Single by Don Toliver

from the album Octane
- Released: September 5, 2025
- Genre: R&B
- Length: 2:18
- Label: Cactus Jack; Donnway & Co; Atlantic;
- Songwriters: Caleb Toliver; Kobe Hood; Ronald LaTour Jr.; Damon Hendricks Jr.;
- Producers: Cardo; Polo Boy Shawty;

Don Toliver singles chronology
| "Something Wrong" (2025) | "Tiramisu" (2025) | "3am" (2025) |

Music video
- "Tiramisu" on YouTube

= Tiramisu (song) =

2025 single by Don Toliver

"Tiramisu" is a song by American rapper Don Toliver, released on September 5, 2025 as the lead single from his fifth studio album, Octane.

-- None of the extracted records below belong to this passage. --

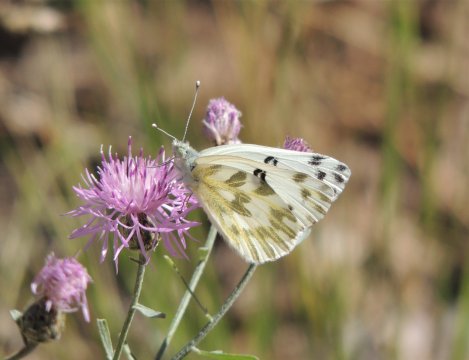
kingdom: Animalia
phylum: Arthropoda
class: Insecta
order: Lepidoptera
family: Pieridae
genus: Pontia
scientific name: Pontia beckerii
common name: Becker's White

It was produced by Cardo and Polo Boy Shawty.

==Composition==
The song leans toward an R&B sound. Don Toliver performs melodically and also uses a "chirpy, clipped" delivery similar to that of rapper 645AR. The lyrics find him seducing a romantic interest, depicting an intimate relationship that involves sex. He uses the word "tiramisu" as a metaphor in that regard, during the chorus.

==Critical reception==
The song received generally positive reviews. Bryson "Boom" Paul of HotNewHipHop stated "Ultimately, 'Tiramisu' transcends being a polished R&B single; it's an atmospheric exploration of contradictions—combining romance, intimacy, and melancholy. With this track, Toliver continues to define his space in contemporary hip-hop and R&B through ambiguity and emotional depth." Aaron Williams believed that the song "benefits greatly from Cardo's laid-back but propulsive production, which brings a new dimension out of Toliver's sing-song flow", and Toliver's vocal delivery "works pretty well here". Robin Murray of Clash described it as a "wavey dose of top tier American rap" and "Perhaps the best rap song to be named after an Italian coffee-based dessert this year".

==Music video==
The music video was released alongside the single. It features obscured shots of Don Toliver, with visuals primarily focusing on women, who appear to be on a nighttime camping trip. The clip also includes driving sequences with burnout, as well as a silhouette figure dancing.

==Charts==

Chart performance for "Tiramisu"
| Chart (2025–2026) | Peak position |
|---|---|
| Australia Hip Hop/R&B (ARIA) | 14 |
| Canada Hot 100 (Billboard) | 47 |
| Global 200 (Billboard) | 62 |
| Greece International (IFPI) | 40 |
| New Zealand Hot Singles (RMNZ) | 8 |
| Portugal (AFP) | 69 |
| US Billboard Hot 100 | 35 |
| US Hot R&B/Hip-Hop Songs (Billboard) | 12 |

==Certifications==

Certifications for "Tiramisu"
| Region | Certification | Certified units/sales |
| Canada (Music Canada) | Platinum | 80,000^{‡} |
^{‡} Sales+streaming figures based on certification alone.